I’ve written several political poems in the few years I’ve been writing poetry. Some have been about specific political players, others about social issues. I think I can say that every poem I’ve written about a politician has been followed by their eventual demise. I’d like to take some credit for the departure of Thatcher, Howard, Abbott, Wilson Tuckey; less keen to think I had any part in the self-destruction of Rudd and Gillard. The life of a political leader in Australia can be short and sharp these days.

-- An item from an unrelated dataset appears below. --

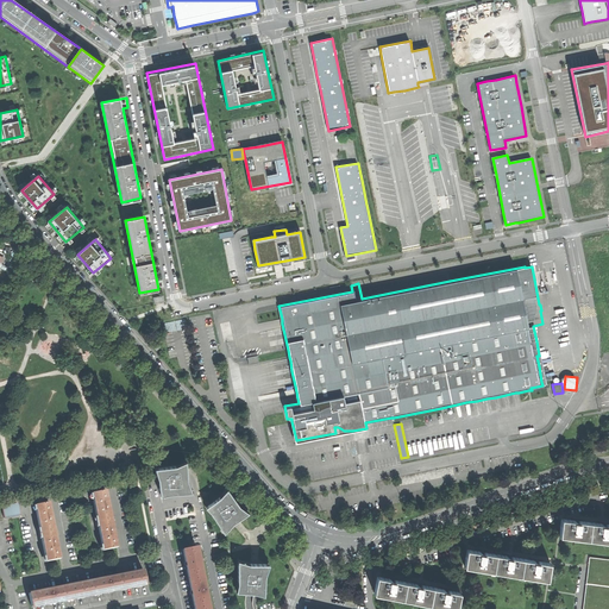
[(176,466),(156,469),(159,479),(161,497),(169,495),(193,494),(188,482),(187,462),(176,466)]
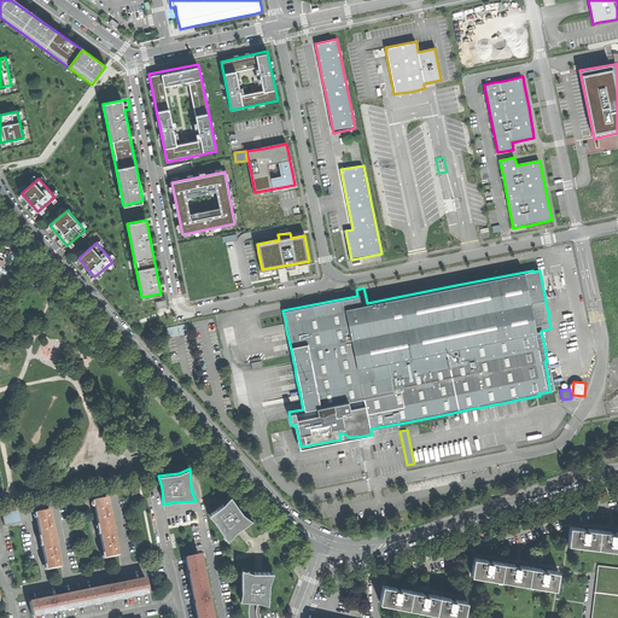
[(243,514),(231,497),(223,505),(209,516),(215,523),(227,541),(235,532),(240,529),(252,522),(243,514)]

Before writing poetry, I had written song lyrics for the South Australian Trade Union Choir. One was “Yes, we have no Osamas” – it took a few years before Bin Laden eventually left the scene. I wrote one about the Hindmarsh Island Bridge affair and one about working conditions (around the time of the ill-fated so-called “Workchoices” policy).

I think the first political poem I wrote was about Wilson Tuckey, pictured above, a particularly obnoxious right-wing, Western Australian politician. As a publican, before entering parliament, he was convicted of assault after striking an Aboriginal man with a length of steel cable. I wrote the poem (in 2009) in response to a challenge to write a love poem from an unusual angle; hence “Wilson Tuckey, I love you man”. The last stanza is:

Wilson Tuckey, I love you man

you show us what it means to be Australian

some call you redneck, some say you’re not cool

but you are our bedrock, you are no fool

you are the brown substance of this wide, sunburnt land

and that’s why, Wilson Tuckey, I really, really, really love you man.

Tuckey lost his seat in 2010.

thatcher

I wrote one about Margaret Thatcher and Chilean mass-murderer, General Pinochet in 2013, which imagined the conversation between the two when Thatcher had Pinochet round for tea at Downing Street. A snippet is:

How do you take your tea Mr. Pinochet?

Please stay for dinner? We have a buffet.

With all sorts of meats, spare ribs and jugged hare.

When you burn a dead body, is the flesh very rare?

Thatcher died a few months later.

abbott

Last year I wrote one about Tony Abbott, modelled on a Billy Collins poem. It imagined undressing the then Prime Minister, and concluded with:

And I could feel his tremor

as I pulled them clear of his ankles,

left him there spreadeagled, naked.

Can still hear

his cry of abandonment,

the way a man completely out of his depth might cry for help

the way newly weds might cry on hearing their union is invalid

the way a child might cry as it sees its mother sink beneath the waves

the way a man dying of shame might issue a last mournful howl.

Just a few weeks ago, Abbott was deposed by his own party.

These poems are now past their use-by date. I was delighted that I had a chance to give the Abbott poem one final outing just a few weeks ago as guest poet at the Friendly Street Halifax Cafe gig. It will now be consigned to history, like its subject (though he shows signs of not going quietly).

Can I claim any part in the demise of my subjects? Well I will anyway, even if it’s just for making one or two people think about the subject of the poem. So, if you are going to write a political poem, air it as often as possible while the topic is still relevant. They are very perishable commodities.